Excerpted passage below:

Another topic that we wanted to know your opinions about was comparing virtual concerts to live shows. This was the most evenly split topic between support and disagreement. Perhaps people are becoming acclimated to technology and enjoy watching shows in their own comfort. The crowd thought that the demand for a hybrid of virtual and physical shows will continue to emerge.

Finally, we wanted you to weigh in on who you think is the biggest style icon in music. This is your chance to tell us how music and fashion are related.

Music debates
Figure 1. The great music debates

Now let’s get into the architecture of the system.

GRAMMY Debates with Watson system architecture

Figure 2 shows the overall architecture of the GRAMMY Debates with Watson system. The system runs on a hybrid cloud that consists of IBM Cloud and an IBM Cloud private cloud. Throughout the cloud components, the system is packaged into images that can be run anywhere on top of Red Hat OpenShift that manages Kubernetes clusters. Most of the OpenShift clusters run on IBM Cloud. There are two OpenShift clusters with nine workers each. Each worker has four cores and 16 GB of memory to support our natural language processing workloads. A total of 11 apps are spread evenly across the worker nodes over three regions.

The system has several bare metal machines that support the workflow. The Redis lyric infringement detection app runs on two bare metal machines. Each bare metal machine has 36 GB of memory and 20 cores. The raw compute power can keep up with the pace of argument infringement detection.

Overall architecture
Figure 2. The overall architecture of GRAMMY Debates with Watson

The consumer-facing applications are deployed on a multitenant private cloud. The debater API interface and messenger Python microservices take all of the consumer traffic. Each is scaled out to two PODs across four regions. There are test, development, and production environments to ensure that the work passes functional and quality testing before deployment to production. In parallel, the IBM Research private cloud runs on dedicated IBM Kubernetes clusters that are fronted by several ingress NGINX nodes. The pro/con, argument, and debater key point analysis services are isolated on separate clusters to support the natural language processing scale. Additional worker nodes can be provisioned as required.

To help with the load, we used a combination of GPUs and CPUs. For all of the offline jobs, the services used GPU-based clusters. This enabled us to handle batch jobs quickly. The online services such as the pro/con and argument quality handle real-time user responses with CPU-based clusters. However, the computationally intense online key point analysis service requires GPUs.

End of Excerpted passage.

Your objective:
Could you pick up the GRAMMY Debates with Watson architecture write-up above right after its last sentence and keep it going?

Data under study below:

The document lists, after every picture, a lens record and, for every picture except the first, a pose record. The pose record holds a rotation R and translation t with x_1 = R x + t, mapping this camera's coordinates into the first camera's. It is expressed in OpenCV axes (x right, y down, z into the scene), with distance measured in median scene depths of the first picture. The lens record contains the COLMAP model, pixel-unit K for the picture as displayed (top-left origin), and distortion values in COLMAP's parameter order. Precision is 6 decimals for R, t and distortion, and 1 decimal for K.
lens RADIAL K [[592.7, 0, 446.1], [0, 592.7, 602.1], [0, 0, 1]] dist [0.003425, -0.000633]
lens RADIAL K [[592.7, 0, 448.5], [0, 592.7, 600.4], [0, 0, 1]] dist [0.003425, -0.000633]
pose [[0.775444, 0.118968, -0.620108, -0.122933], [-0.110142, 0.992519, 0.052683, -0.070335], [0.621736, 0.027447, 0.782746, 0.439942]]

End of Data under study.
Data under study below:

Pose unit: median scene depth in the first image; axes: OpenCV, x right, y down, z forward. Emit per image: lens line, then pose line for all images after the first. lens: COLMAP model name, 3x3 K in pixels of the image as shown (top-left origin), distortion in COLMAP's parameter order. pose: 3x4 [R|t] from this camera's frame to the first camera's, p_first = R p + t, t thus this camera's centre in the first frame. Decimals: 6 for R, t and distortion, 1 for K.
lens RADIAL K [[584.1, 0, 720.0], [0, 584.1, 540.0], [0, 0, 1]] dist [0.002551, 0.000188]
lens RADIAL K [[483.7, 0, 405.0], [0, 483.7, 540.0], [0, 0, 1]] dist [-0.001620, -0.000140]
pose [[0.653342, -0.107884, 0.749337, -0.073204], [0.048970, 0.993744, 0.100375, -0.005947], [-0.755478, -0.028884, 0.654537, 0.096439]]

End of Data under study.

Response area:
Next, we use the Speech by Crowd Debater platform. The Speech by Crowd platform is deployed on a K8 cluster. Each of the NLP services used by the Speech by Crowd system is dedicated. The databases, PostgreSQL and MongoDB that support the Speech by Crowd platform are located on IBM Cloud.

To manage the data across the entire architecture, we use IBM Cloud Object Storage and IBM Cloudant. Both use JSON document formats. The IBM Cloud Object Storage is the origin for the IBM Content Delivery Network. To handle message passing, we instantiated IBM Event Streams Kafka. Submitted arguments queue on topics, and are then processed by enrollment threads. IBM Cloud Internet Services provides a set of edge servers so that we can apply edge functions to all incoming traffic. We also had a cloud-enabled Redis that supported the traffic throttling solution.

Now, let’s break this architecture into two pieces.

Phase 1: Argument mining from Twitter

Leading up to GRAMMY night, fans can respond to Tweets about each topic such as “Virtual concerts are a better experience than live shows.” This is the crowd’s opportunity to voice their opinions on Twitter. A set of applications searches for all of the relevant responses to a top-level Tweet to include into the corpora of candidates arguments. To optimize quality and language fluency, each Tweet is processed by several algorithms to determine wether they are a fit for speech synthesis. Figure 3 highlights the components of the argument mining process.

Argument mining
Figure 3. The argument mining portion of the architecture

The architecture

The argument mining workflow is orchestrated by a Python application that runs on OpenShift. The application queries responses to Tweets from social influencers to find highly relevant and polarized opinions. Hashtags, symbols, and @ indicators are removed from the Tweet. Now, the clean text is posted to an extractive summarization capability to compress the text into a single sentence.

Next, each of the cleaned and focused sentences are paraphrased by a T5 language model. Candidates are ranked according to surface and semantic forms, producing a quality score. Only the highest-quality sentences that pass an experimentally determined threshold continue to the next step in the process. Each high-quality sentence is posted to a copyright infringement service. Now, all of the successfully passed opinions are batch ingested into the Speech by Crowd IBM Research platform and associated with a particular topic. The entire process is a 5-step process.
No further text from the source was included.